Forests and wooded regions cover more than a third of the United States, totaling roughly 823 million acres–and we depend on them more than you may imagine. Forests provide drinking water to about 200 million people in the United States. In a nutshell, they are critical to our (and the planet’s) existence. The following is a list of the five most significant forests in the United States.
White Mountain National Forest
The White Mountain National Forest is located in eastern New Hampshire and it has alpine peaks, lakes, streams, and a wide variety of species.
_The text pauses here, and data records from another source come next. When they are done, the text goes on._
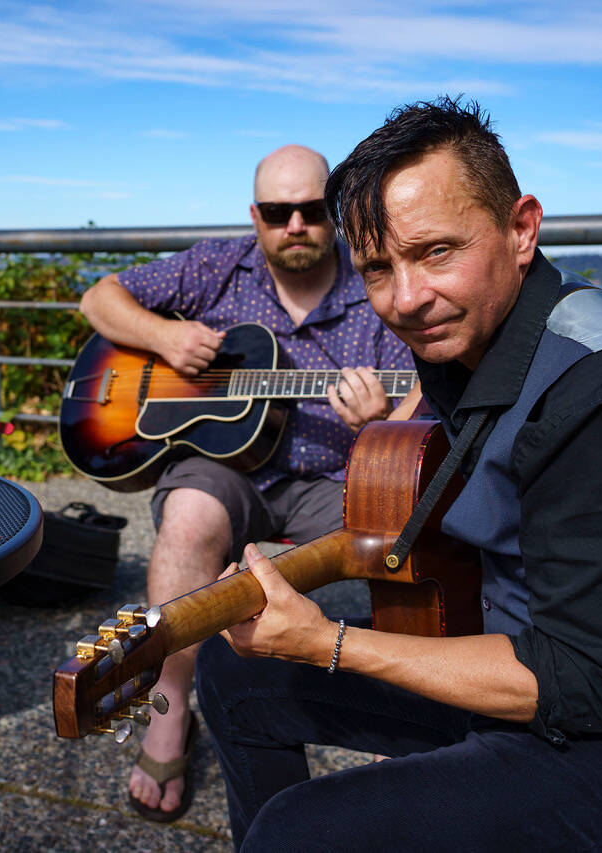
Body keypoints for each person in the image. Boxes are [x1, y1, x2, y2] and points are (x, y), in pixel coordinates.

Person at [195, 97, 602, 851]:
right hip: (538, 683)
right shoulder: (478, 340)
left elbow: (583, 685)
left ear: (521, 229)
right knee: (238, 671)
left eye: (437, 251)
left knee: (301, 832)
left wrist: (326, 640)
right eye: (377, 268)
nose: (406, 299)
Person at [78, 144, 420, 822]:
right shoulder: (217, 264)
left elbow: (421, 396)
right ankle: (169, 715)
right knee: (187, 518)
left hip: (336, 475)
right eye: (276, 211)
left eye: (311, 209)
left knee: (401, 530)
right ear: (255, 215)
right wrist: (164, 338)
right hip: (226, 469)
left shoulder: (376, 278)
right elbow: (99, 298)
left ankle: (403, 720)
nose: (295, 224)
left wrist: (383, 423)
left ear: (336, 212)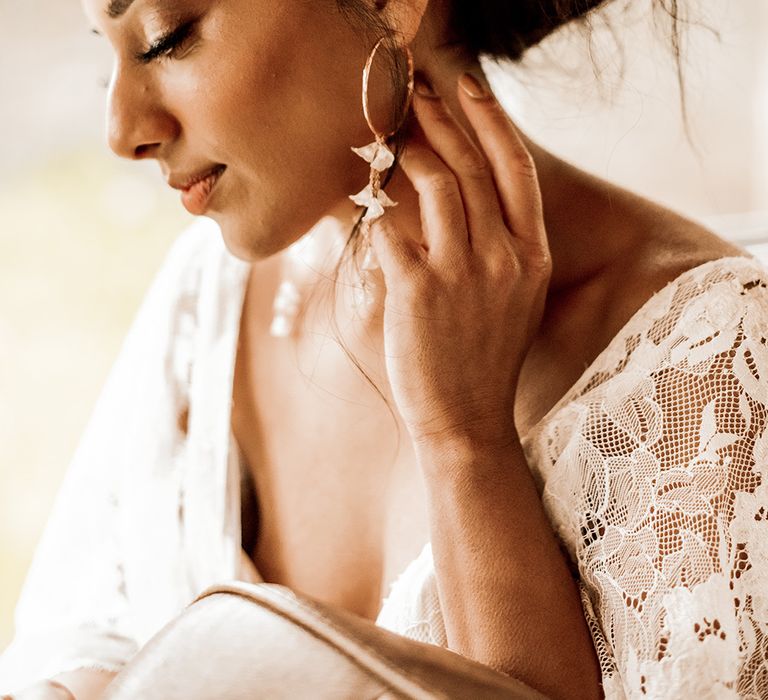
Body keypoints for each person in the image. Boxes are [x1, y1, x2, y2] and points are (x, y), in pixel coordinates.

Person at [2, 0, 767, 697]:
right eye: (107, 54)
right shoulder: (209, 299)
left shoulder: (717, 371)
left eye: (168, 38)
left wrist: (464, 440)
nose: (121, 131)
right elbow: (77, 637)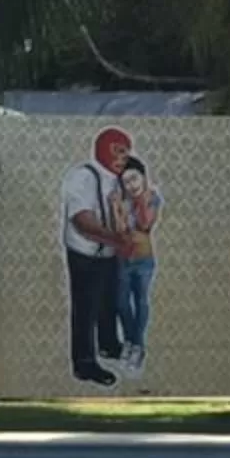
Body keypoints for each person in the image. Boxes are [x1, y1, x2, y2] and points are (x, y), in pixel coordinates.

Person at [60, 128, 130, 385]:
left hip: (109, 253)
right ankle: (84, 362)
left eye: (126, 152)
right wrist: (116, 239)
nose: (122, 158)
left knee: (109, 301)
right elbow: (82, 221)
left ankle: (108, 345)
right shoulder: (84, 176)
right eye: (118, 151)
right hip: (85, 254)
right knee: (85, 308)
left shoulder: (118, 179)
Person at [110, 156, 161, 373]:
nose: (131, 185)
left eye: (134, 178)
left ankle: (137, 346)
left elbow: (145, 224)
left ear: (143, 176)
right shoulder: (123, 201)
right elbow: (120, 230)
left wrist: (140, 199)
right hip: (123, 259)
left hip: (144, 260)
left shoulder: (152, 198)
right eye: (126, 182)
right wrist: (116, 207)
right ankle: (131, 341)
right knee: (121, 303)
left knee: (141, 302)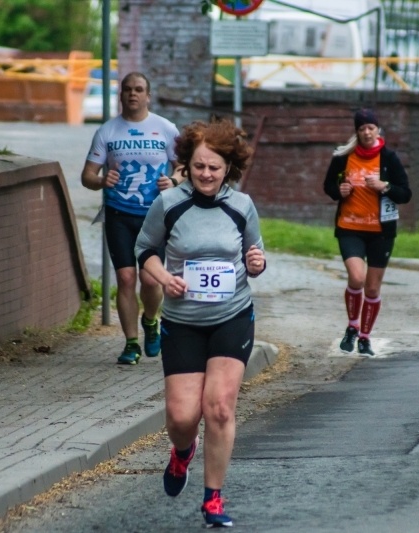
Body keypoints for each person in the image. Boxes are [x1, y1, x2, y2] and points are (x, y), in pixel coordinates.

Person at [135, 118, 265, 528]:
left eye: (214, 167)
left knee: (220, 408)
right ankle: (181, 452)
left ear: (229, 167)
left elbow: (254, 255)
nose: (206, 174)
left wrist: (257, 263)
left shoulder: (241, 206)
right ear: (186, 166)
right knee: (181, 418)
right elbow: (145, 249)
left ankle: (213, 499)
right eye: (199, 167)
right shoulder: (170, 204)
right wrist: (163, 277)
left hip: (232, 317)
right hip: (183, 321)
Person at [81, 72, 182, 365]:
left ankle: (150, 321)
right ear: (121, 95)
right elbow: (87, 176)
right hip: (119, 214)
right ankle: (130, 343)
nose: (133, 94)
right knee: (126, 278)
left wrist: (174, 181)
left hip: (154, 216)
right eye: (127, 90)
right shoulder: (107, 132)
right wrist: (101, 180)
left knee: (150, 281)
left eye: (139, 90)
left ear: (147, 96)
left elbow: (185, 167)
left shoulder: (165, 129)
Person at [323, 108, 412, 357]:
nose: (366, 132)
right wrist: (338, 191)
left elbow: (405, 193)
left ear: (377, 130)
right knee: (357, 278)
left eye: (370, 128)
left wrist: (385, 186)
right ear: (357, 132)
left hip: (381, 232)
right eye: (361, 129)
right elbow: (329, 185)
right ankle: (352, 326)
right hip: (349, 228)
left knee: (372, 289)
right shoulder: (343, 157)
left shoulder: (389, 158)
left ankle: (364, 336)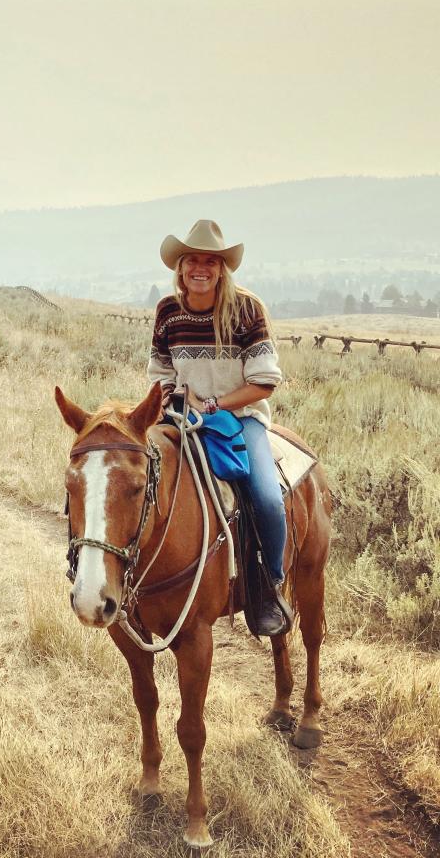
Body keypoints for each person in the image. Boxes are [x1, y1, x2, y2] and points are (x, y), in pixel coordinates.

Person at [147, 219, 291, 636]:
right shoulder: (167, 312)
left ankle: (268, 584)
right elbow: (159, 369)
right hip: (179, 417)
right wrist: (176, 397)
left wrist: (213, 405)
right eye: (193, 260)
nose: (201, 268)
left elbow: (264, 381)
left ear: (221, 268)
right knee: (137, 474)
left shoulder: (247, 309)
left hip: (240, 421)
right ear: (181, 266)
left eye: (211, 261)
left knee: (265, 498)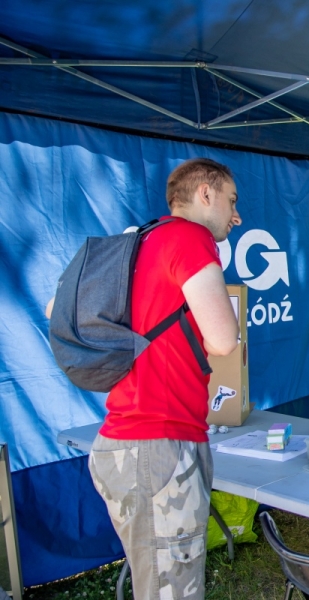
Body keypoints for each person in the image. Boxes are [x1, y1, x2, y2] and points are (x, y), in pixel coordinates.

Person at [65, 159, 241, 600]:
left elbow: (56, 310)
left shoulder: (140, 241)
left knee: (156, 583)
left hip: (127, 442)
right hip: (158, 446)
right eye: (231, 200)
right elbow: (224, 339)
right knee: (170, 590)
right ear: (205, 194)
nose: (236, 216)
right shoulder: (190, 237)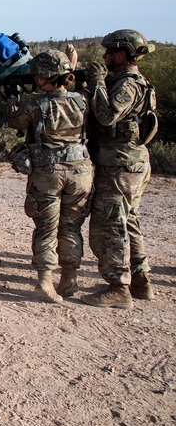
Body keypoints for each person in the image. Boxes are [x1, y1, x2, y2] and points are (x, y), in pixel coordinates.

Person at [5, 50, 93, 303]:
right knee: (72, 226)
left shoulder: (36, 104)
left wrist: (12, 99)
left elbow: (15, 122)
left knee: (46, 227)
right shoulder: (82, 100)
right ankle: (69, 278)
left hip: (48, 172)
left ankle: (45, 281)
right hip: (80, 171)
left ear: (43, 77)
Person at [82, 30, 158, 309]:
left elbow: (106, 114)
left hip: (121, 163)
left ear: (122, 54)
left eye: (109, 52)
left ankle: (118, 288)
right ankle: (141, 280)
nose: (105, 57)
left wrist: (98, 82)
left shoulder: (128, 84)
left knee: (110, 223)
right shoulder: (126, 82)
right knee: (128, 221)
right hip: (128, 161)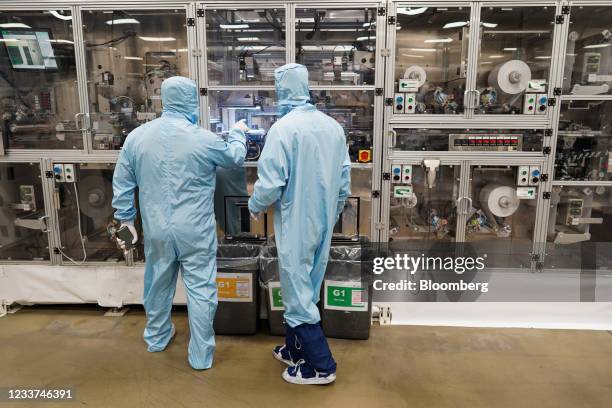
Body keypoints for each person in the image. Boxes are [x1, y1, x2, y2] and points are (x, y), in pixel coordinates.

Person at [112, 76, 247, 370]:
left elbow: (122, 182)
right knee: (201, 290)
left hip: (156, 228)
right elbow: (235, 158)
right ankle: (200, 356)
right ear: (190, 101)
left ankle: (157, 338)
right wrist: (238, 132)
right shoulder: (204, 138)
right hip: (196, 230)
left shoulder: (137, 137)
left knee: (158, 283)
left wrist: (125, 219)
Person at [248, 63, 351, 385]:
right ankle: (296, 349)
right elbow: (345, 178)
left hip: (296, 219)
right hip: (324, 218)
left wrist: (255, 205)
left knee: (296, 289)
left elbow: (270, 182)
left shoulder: (284, 128)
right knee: (307, 283)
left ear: (282, 91)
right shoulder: (332, 126)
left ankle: (321, 365)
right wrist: (333, 211)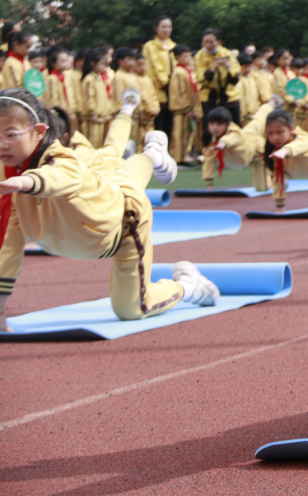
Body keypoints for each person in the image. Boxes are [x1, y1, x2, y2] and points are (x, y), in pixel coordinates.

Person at [0, 89, 219, 333]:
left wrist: (25, 182)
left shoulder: (60, 158)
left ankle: (189, 286)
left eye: (11, 134)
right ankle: (152, 154)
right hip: (107, 188)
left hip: (124, 222)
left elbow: (63, 175)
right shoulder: (9, 177)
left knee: (132, 309)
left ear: (40, 131)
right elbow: (7, 249)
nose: (2, 144)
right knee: (125, 176)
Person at [202, 103, 272, 191]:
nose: (215, 128)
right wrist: (209, 184)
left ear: (228, 124)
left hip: (256, 151)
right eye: (212, 124)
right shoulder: (210, 143)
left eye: (219, 124)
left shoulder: (234, 132)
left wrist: (222, 144)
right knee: (256, 123)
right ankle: (271, 104)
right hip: (246, 135)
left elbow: (231, 138)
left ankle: (271, 104)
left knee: (262, 188)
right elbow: (208, 161)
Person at [195, 29, 241, 145]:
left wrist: (228, 67)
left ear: (219, 42)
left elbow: (235, 79)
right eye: (206, 42)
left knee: (234, 125)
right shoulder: (199, 56)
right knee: (210, 127)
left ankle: (234, 152)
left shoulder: (228, 54)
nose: (209, 45)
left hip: (229, 97)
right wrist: (212, 69)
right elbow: (200, 80)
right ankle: (207, 152)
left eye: (212, 42)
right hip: (209, 98)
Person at [142, 15, 177, 138]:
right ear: (156, 28)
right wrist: (167, 84)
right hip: (158, 90)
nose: (167, 29)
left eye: (169, 27)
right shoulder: (150, 46)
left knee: (170, 124)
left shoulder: (174, 46)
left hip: (173, 91)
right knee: (157, 124)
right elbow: (154, 67)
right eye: (163, 27)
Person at [167, 45, 201, 163]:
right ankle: (179, 158)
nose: (189, 58)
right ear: (177, 57)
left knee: (186, 134)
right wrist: (187, 107)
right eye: (185, 56)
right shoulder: (179, 72)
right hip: (182, 109)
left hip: (187, 109)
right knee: (180, 134)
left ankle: (184, 156)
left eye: (189, 56)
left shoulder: (186, 71)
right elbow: (180, 92)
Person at [82, 47, 115, 148]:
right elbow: (88, 97)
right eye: (101, 64)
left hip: (102, 116)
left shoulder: (100, 78)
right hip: (94, 117)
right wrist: (92, 112)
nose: (103, 67)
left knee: (101, 143)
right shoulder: (89, 79)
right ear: (92, 64)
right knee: (93, 142)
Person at [236, 54, 262, 126]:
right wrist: (243, 114)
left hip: (254, 113)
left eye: (249, 66)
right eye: (245, 67)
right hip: (245, 116)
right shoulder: (239, 80)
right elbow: (241, 99)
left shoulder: (252, 78)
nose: (248, 69)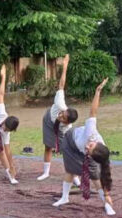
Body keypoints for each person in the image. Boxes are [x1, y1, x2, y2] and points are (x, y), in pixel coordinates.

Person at [52, 78, 116, 216]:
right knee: (70, 170)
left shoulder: (99, 154)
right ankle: (64, 198)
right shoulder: (90, 132)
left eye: (89, 150)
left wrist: (107, 195)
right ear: (96, 143)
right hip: (70, 141)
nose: (87, 147)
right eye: (90, 146)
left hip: (83, 148)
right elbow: (93, 112)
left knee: (95, 175)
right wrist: (97, 92)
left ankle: (106, 204)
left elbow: (104, 174)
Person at [37, 54, 80, 183]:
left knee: (67, 152)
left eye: (63, 118)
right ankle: (45, 172)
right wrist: (65, 66)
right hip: (48, 120)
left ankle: (75, 177)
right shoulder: (60, 103)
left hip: (59, 131)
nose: (60, 116)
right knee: (48, 146)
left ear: (67, 122)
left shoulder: (67, 128)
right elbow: (61, 84)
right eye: (62, 114)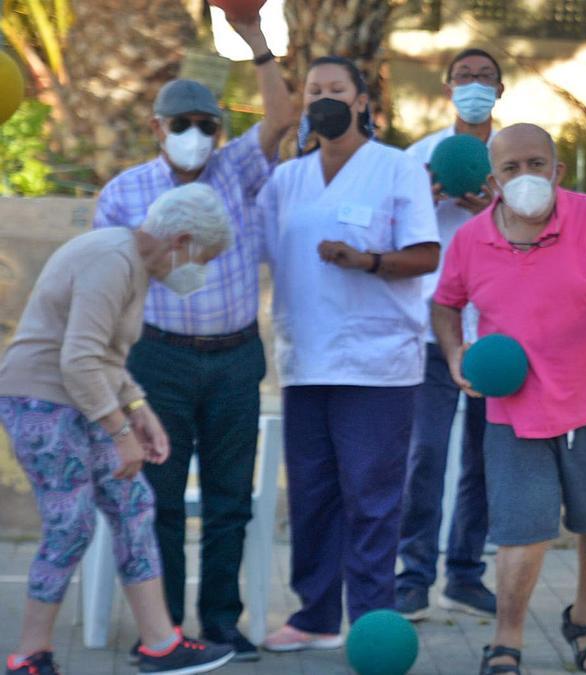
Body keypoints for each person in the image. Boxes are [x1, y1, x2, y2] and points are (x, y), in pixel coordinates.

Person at [433, 123, 586, 674]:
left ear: (557, 170)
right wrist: (454, 353)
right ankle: (507, 639)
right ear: (492, 181)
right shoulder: (471, 239)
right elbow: (445, 304)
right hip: (513, 412)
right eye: (511, 168)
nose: (526, 177)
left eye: (536, 164)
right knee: (523, 532)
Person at [91, 13, 290, 660]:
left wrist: (256, 38)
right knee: (163, 499)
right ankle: (169, 627)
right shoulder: (123, 194)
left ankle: (223, 621)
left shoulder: (237, 172)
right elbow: (105, 286)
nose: (195, 135)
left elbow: (284, 118)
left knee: (232, 497)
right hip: (159, 360)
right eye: (181, 124)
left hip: (235, 357)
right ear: (156, 128)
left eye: (207, 125)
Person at [0, 185, 237, 675]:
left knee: (134, 505)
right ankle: (28, 655)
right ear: (183, 240)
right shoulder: (113, 259)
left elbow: (104, 357)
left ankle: (159, 642)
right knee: (72, 525)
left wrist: (137, 406)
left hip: (78, 398)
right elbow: (79, 359)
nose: (202, 271)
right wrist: (121, 431)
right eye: (204, 258)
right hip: (41, 400)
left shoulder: (133, 263)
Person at [255, 55, 439, 652]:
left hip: (378, 364)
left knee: (371, 495)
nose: (323, 99)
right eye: (313, 91)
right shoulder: (286, 180)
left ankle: (370, 623)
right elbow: (250, 248)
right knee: (311, 494)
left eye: (336, 89)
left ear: (362, 100)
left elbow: (426, 255)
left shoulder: (395, 168)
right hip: (305, 359)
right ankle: (313, 617)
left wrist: (368, 261)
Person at [394, 47, 504, 622]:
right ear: (447, 89)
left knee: (483, 460)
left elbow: (540, 226)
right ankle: (412, 577)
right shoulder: (417, 156)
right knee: (425, 455)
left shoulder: (513, 160)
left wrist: (494, 205)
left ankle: (464, 575)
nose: (474, 86)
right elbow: (394, 228)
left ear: (500, 91)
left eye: (485, 78)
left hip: (496, 333)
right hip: (431, 331)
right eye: (464, 77)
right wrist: (426, 197)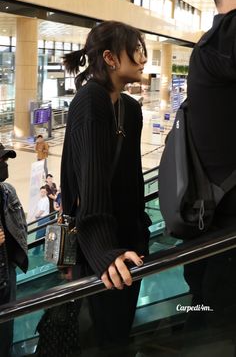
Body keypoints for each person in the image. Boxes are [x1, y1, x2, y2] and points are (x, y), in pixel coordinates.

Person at [61, 20, 151, 356]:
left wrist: (140, 235)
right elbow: (88, 181)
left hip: (131, 245)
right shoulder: (90, 101)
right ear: (111, 58)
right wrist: (102, 250)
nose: (143, 58)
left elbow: (132, 179)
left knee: (119, 332)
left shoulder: (131, 109)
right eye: (136, 49)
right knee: (104, 338)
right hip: (103, 255)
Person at [183, 0, 236, 352]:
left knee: (204, 320)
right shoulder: (225, 40)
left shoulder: (210, 47)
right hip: (225, 247)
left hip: (212, 242)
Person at [0, 143, 28, 357]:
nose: (5, 164)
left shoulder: (8, 191)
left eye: (5, 160)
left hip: (8, 274)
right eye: (1, 160)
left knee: (6, 334)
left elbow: (22, 225)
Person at [33, 186, 50, 255]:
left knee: (39, 236)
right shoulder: (41, 199)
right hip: (41, 218)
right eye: (41, 191)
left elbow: (42, 210)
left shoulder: (45, 199)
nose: (42, 193)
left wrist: (36, 216)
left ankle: (36, 251)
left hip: (44, 218)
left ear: (46, 192)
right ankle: (42, 250)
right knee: (42, 235)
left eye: (44, 192)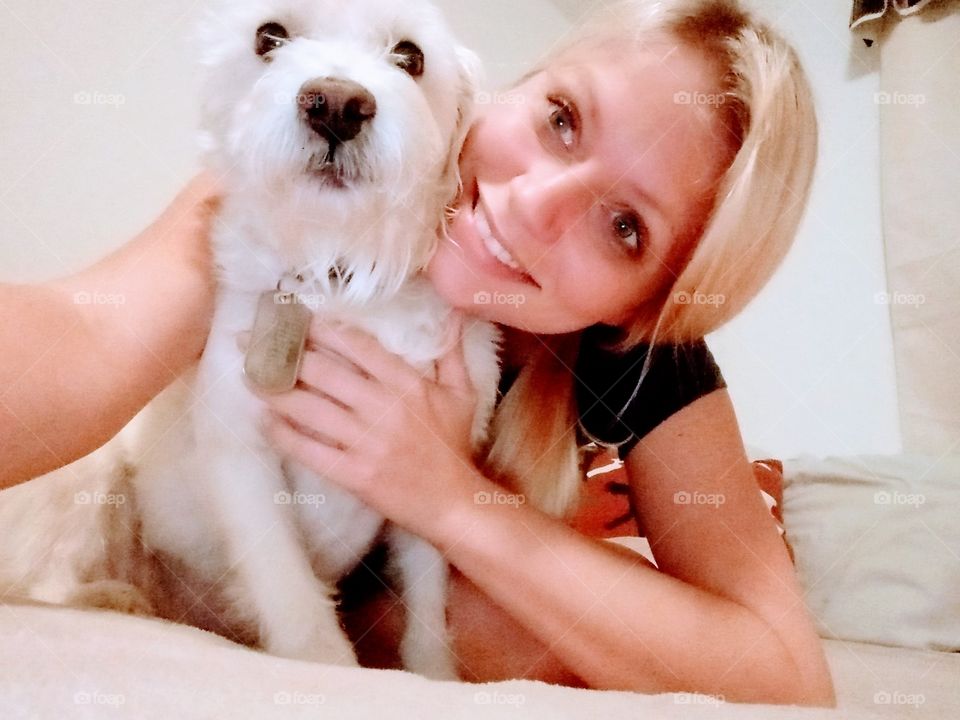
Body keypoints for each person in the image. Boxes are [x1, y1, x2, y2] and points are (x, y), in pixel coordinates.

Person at [0, 0, 834, 706]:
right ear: (500, 91)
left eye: (626, 228)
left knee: (506, 633)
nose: (531, 206)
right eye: (562, 120)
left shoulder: (640, 356)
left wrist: (446, 497)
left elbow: (784, 676)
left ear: (646, 310)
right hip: (202, 556)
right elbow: (89, 336)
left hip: (386, 596)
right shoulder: (286, 201)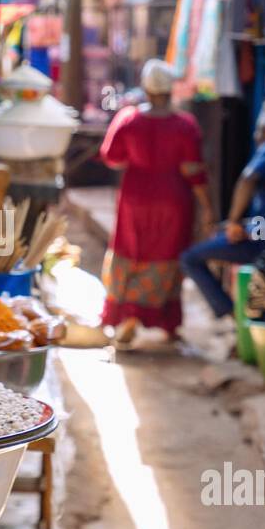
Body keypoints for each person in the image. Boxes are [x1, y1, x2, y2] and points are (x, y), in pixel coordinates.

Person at [101, 58, 213, 344]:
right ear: (170, 90)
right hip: (173, 202)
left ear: (146, 89)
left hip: (134, 199)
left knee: (130, 252)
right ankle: (163, 321)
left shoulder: (128, 119)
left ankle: (127, 316)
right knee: (166, 257)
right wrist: (208, 209)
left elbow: (111, 157)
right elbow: (193, 172)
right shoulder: (185, 125)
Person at [180, 98, 265, 319]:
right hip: (261, 230)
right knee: (215, 236)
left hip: (264, 238)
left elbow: (247, 179)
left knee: (190, 258)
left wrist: (233, 221)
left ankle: (231, 314)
It’s recognized for having some of the Northeast’s most untamed land. It’s also noted for having some of the world’s worst weather, with high winds and snowfall–this forest has a personality, and that personality may be “frightening” at times. It’s also beautiful, with maple, oak, and birch trees in the lower altitudes and spruces and firs at the upper elevations.
Sierra National Forest
Sierra National Forest is sometimes disregarded since it is bordered by much larger and more well-known woods (such as Yosemite and Sequoia National Parks), but it does not diminish its significance. Tall mountain peaks loom above subalpine meadows and beautiful, glistening lakes in this location. The forest is ideal for hikers, with multiple well-maintained paths, including the John Muir and Pacific Crest trails, which both pass through the woods.
Superior National Forest
This forest is around 4 million acres in size and is situated in the Arrowhead area of Minnesota, between the US/Canada border and Lake Superior. Still, it contains around 500,000 acres of water (there are approximately 2,500 lakes and rivers), making it ideal for canoeing, fishing, and other forest-related water activities. Superior National Forest is notable for its boreal forest habitat (as well as a mixed conifer hardwood forest region) and fascinating aquatic flora like water lilies and wild rice and its lakes (the plant, not the grain).
Dixie National Forest
Dixie National Forest is a natural beauty forest that extends roughly 171 miles in southern Utah. It also contains some areas with great names, such as Death Hollow (a very dramatic canyon and wilderness area made up of vertical grey-orange sandstone walls) and Hell’s Backbone Road, a rugged 38-mile road connecting the towns of Boulder and Escalante, which includes a bridge with a 1,500-foot drop on both sides. Boulder Mountain, part of the Dixie National Forest, features several small lake regions and hiking, fishing, and other forest-related activities.
Coconino National Forest
The Coconino National Forest encompasses everything that makes Arizona, well, Arizona (Environmentally, that is). It’s a strange mix of desert and forest, ranging from the red cliffs of Sedona to pine-covered alpine forests, with some sections resembling pure southwestern desert splendour. Just south of Flagstaff, Oak Creek Canyon is a mini-Grand Canyon of sorts, full of intriguing rock formations, charming rivers to swim in, and beautiful climbs into the desert peaks.